Dalam kesempatan tersebut, Viktor turut mengungkapkan bahwa jajaran Polda Babel telah menangani sejumlah perkara selama Operasi Tertib Tambang Menumbing 2025. Namun, penindakan hukum bukan menjadi satu-satunya fokus operasi tersebut.
“Tidak semua pelanggaran langsung dilakukan penegakan hukum.
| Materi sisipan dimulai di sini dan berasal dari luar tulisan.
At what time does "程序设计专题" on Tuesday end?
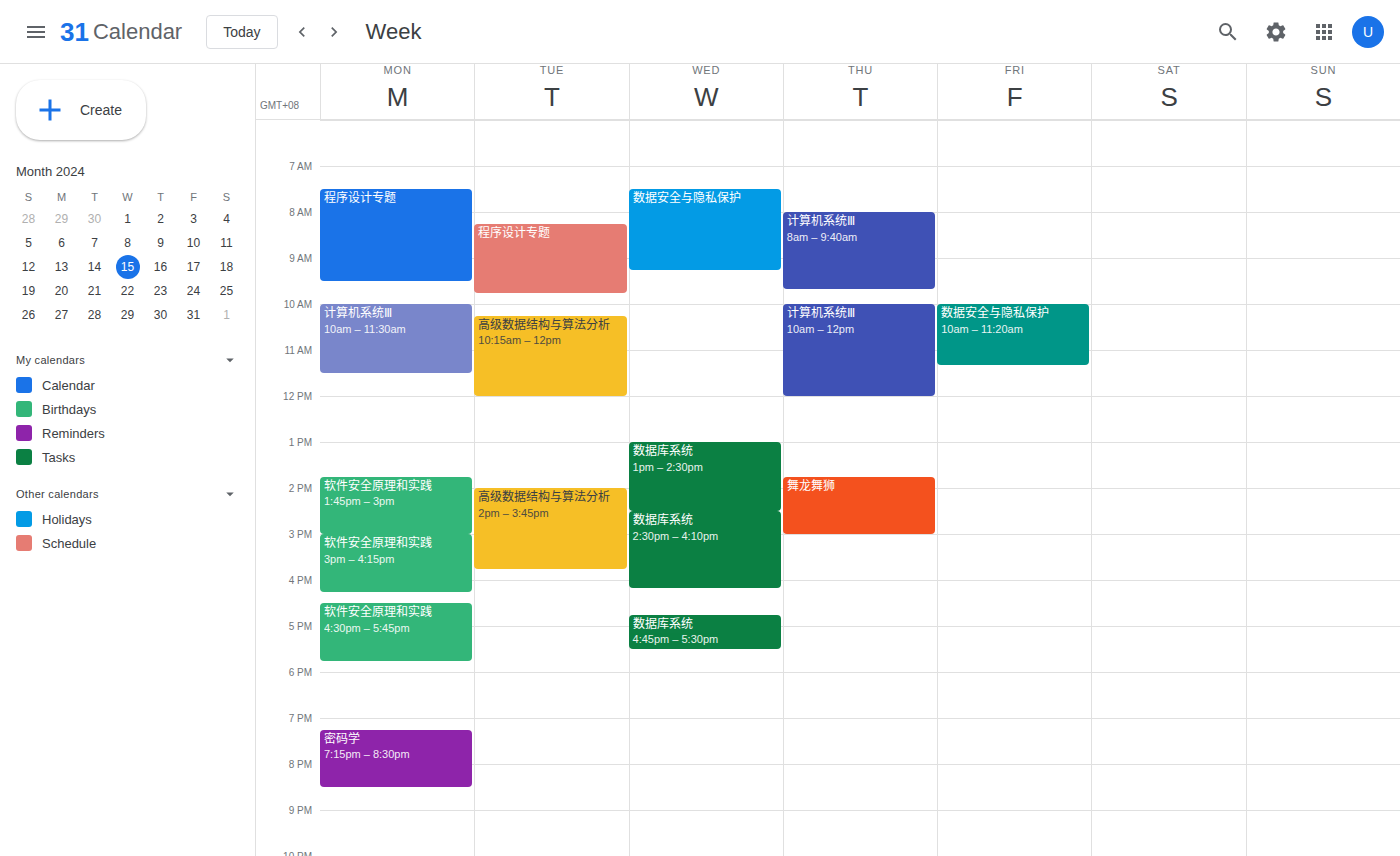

Ada juga yang diberikan peringatan dan imbauan agar aktivitas penambangan dapat berjalan dengan baik dan tidak menimbulkan dampak negatif,” pungkasnya.
Sementara itu, Kepala Desa Air Anyir, Syamsul, menyampaikan apresiasi atas langkah Polda Babel dalam merehabilitasi lahan bekas tambang di wilayahnya.
“Kami mengucapkan terima kasih dan apresiasi setinggi-tingginya kepada Kapolda Babel dan jajaran atas kegiatan penanaman pohon ini,” ujar Syamsul.
Ia menegaskan, pihak desa akan melakukan pengawasan ketat terhadap kawasan tersebut dan melarang segala bentuk aktivitas penambangan pasca rehabilitasi.
“Setelah kegiatan ini, kami tegas melarang adanya penambangan di wilayah ini demi menjaga lingkungan,” tegasnya.